**Records to process**
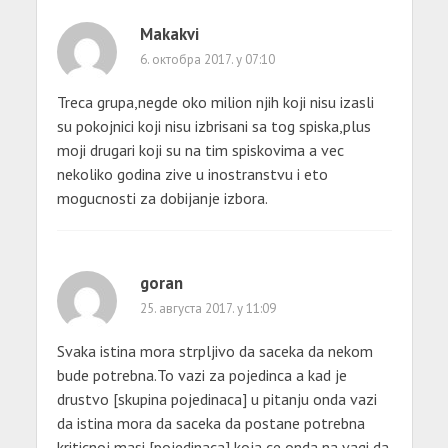
Makakvi
6. октобра 2017. у 07:10
Treca grupa,negde oko milion njih koji nisu izasli
su pokojnici koji nisu izbrisani sa tog spiska,plus
moji drugari koji su na tim spiskovima a vec
nekoliko godina zive u inostranstvu i eto
mogucnosti za dobijanje izbora.
goran
25. августа 2017. у 11:09
Svaka istina mora strpljivo da saceka da nekom
bude potrebna.To vazi za pojedinca a kad je
drustvo [skupina pojedinaca] u pitanju onda vazi
da istina mora da saceka da postane potrebna
kriticnoj masi [pojedinaca] koja ce onda na vagi da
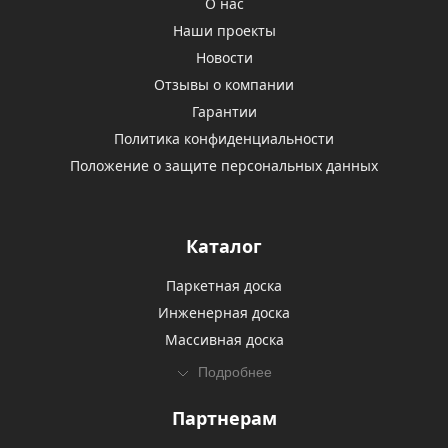
О нас
Наши проекты
Новости
Отзывы о компании
Гарантии
Политика конфиденциальности
Положение о защите персональных данных
Каталог
Паркетная доска
Инженерная доска
Массивная доска
Подробнее
Партнерам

**Problem description**
Write out the text read from each of the records above word for word, leaving the pictures out.

**Finished task**
Makakvi
6. октобра 2017. у 07:10
Treca grupa,negde oko milion njih koji nisu izasli
su pokojnici koji nisu izbrisani sa tog spiska,plus
moji drugari koji su na tim spiskovima a vec
nekoliko godina zive u inostranstvu i eto
mogucnosti za dobijanje izbora.
goran
25. августа 2017. у 11:09
Svaka istina mora strpljivo da saceka da nekom
bude potrebna.To vazi za pojedinca a kad je
drustvo [skupina pojedinaca] u pitanju onda vazi
da istina mora da saceka da postane potrebna
kriticnoj masi [pojedinaca] koja ce onda na vagi da
О нас
Наши проекты
Новости
Отзывы о компании
Гарантии
Политика конфиденциальности
Положение о защите персональных данных
Каталог
Паркетная доска
Инженерная доска
Массивная доска
Подробнее
Партнерам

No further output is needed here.